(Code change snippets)

=== Begin Enclosure ===

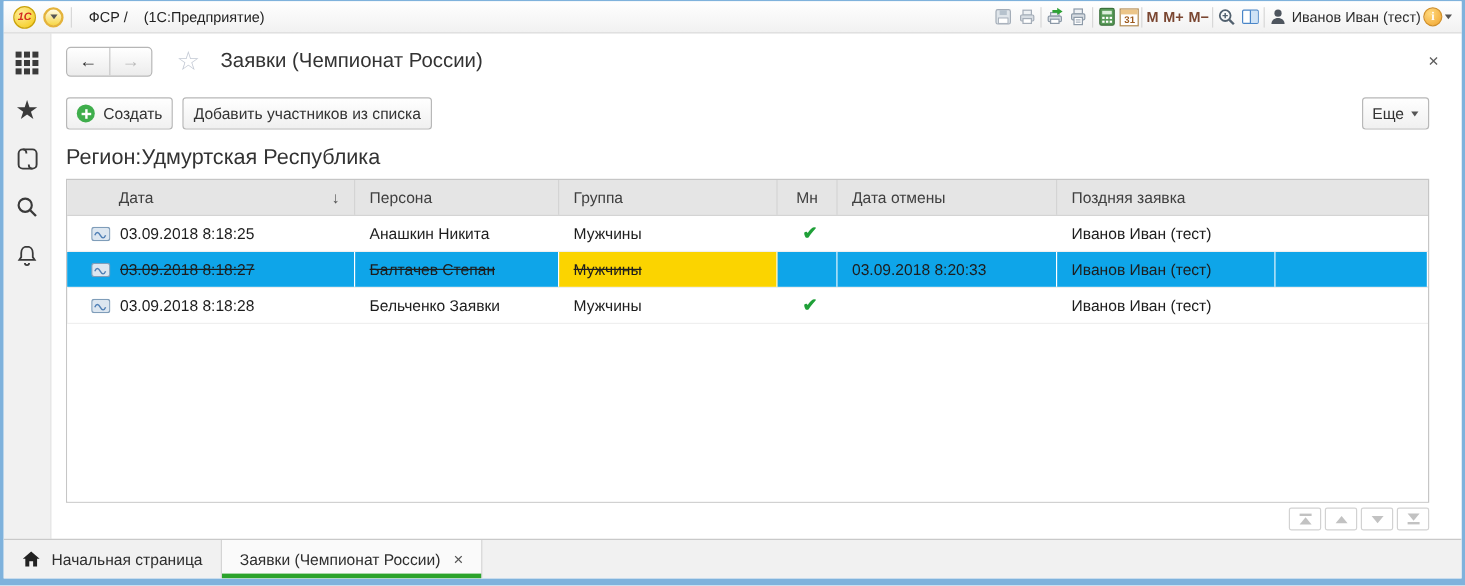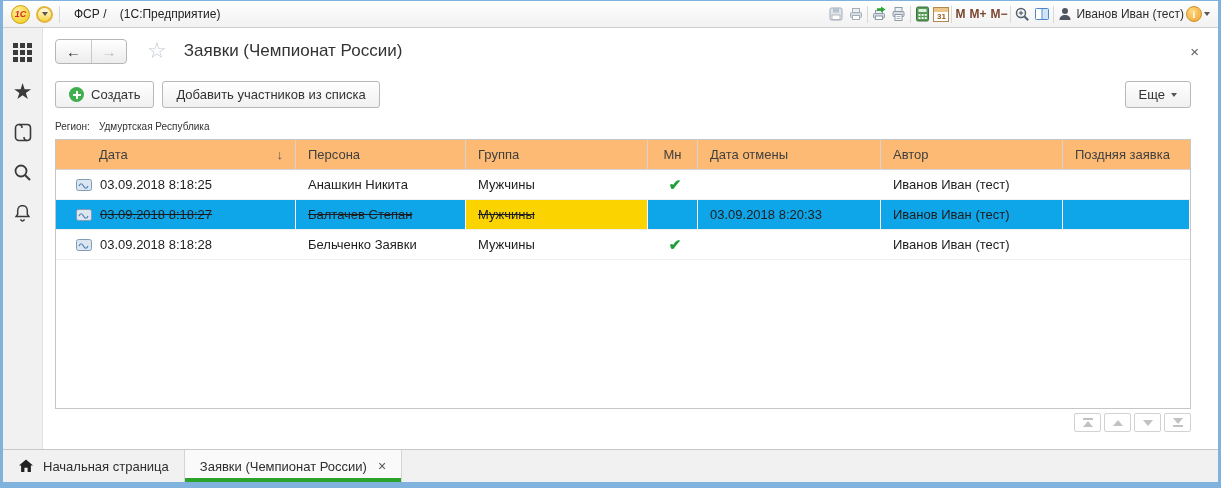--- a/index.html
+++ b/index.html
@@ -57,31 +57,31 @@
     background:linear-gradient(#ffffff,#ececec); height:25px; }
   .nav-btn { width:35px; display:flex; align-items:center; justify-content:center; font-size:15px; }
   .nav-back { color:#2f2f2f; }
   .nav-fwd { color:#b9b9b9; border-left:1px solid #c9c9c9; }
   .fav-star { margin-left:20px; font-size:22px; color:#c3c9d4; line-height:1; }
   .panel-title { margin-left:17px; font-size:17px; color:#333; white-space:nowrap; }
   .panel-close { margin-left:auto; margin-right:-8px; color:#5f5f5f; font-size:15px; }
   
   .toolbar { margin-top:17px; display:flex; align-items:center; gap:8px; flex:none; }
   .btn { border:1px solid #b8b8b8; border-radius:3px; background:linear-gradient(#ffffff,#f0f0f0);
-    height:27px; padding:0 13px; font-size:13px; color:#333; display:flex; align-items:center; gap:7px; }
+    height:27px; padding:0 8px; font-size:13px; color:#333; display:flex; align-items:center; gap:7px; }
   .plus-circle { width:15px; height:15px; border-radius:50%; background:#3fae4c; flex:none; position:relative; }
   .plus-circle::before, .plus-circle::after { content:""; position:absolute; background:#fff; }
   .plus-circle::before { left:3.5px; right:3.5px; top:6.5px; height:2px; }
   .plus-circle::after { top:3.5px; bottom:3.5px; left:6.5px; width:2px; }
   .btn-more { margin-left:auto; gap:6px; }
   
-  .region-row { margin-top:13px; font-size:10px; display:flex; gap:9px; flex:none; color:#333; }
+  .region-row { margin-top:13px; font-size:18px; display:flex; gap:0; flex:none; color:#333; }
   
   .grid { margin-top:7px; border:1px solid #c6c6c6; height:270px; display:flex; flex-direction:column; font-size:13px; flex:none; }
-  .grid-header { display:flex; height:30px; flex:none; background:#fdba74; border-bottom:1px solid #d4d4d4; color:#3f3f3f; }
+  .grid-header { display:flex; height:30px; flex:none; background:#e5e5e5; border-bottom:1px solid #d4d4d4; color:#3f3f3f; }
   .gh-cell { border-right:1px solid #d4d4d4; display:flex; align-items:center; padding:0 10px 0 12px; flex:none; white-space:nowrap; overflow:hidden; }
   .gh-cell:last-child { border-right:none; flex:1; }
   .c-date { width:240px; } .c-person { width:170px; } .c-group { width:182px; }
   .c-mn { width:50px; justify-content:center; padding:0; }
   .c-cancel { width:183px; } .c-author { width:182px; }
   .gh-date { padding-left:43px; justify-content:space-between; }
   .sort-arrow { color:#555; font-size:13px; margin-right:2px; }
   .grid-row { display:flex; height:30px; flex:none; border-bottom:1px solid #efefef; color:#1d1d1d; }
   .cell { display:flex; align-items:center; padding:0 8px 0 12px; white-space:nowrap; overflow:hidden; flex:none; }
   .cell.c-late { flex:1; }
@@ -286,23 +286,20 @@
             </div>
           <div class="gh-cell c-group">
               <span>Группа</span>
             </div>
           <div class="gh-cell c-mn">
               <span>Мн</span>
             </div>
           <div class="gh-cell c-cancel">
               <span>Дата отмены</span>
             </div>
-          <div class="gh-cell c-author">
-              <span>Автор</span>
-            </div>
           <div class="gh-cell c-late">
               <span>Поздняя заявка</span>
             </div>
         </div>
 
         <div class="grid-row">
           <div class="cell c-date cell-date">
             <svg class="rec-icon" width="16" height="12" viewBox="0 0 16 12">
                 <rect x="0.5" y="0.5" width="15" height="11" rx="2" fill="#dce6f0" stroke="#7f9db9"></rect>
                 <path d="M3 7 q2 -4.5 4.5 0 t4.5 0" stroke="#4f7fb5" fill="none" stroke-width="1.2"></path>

=== End Enclosure ===

■ Task details: Beginning at the line with "margin-left:20px; font-size:22px; color:#c3c9d4;" and stopping after the line with "height:27px; padding:0 13px;", please write out every line of the data above exactly and nothing else.

■ Answer area:
   .fav-star { margin-left:20px; font-size:22px; color:#c3c9d4; line-height:1; }
   .panel-title { margin-left:17px; font-size:17px; color:#333; white-space:nowrap; }
   .panel-close { margin-left:auto; margin-right:-8px; color:#5f5f5f; font-size:15px; }
   
   .toolbar { margin-top:17px; display:flex; align-items:center; gap:8px; flex:none; }
   .btn { border:1px solid #b8b8b8; border-radius:3px; background:linear-gradient(#ffffff,#f0f0f0);
-    height:27px; padding:0 13px; font-size:13px; color:#333; display:flex; align-items:center; gap:7px; }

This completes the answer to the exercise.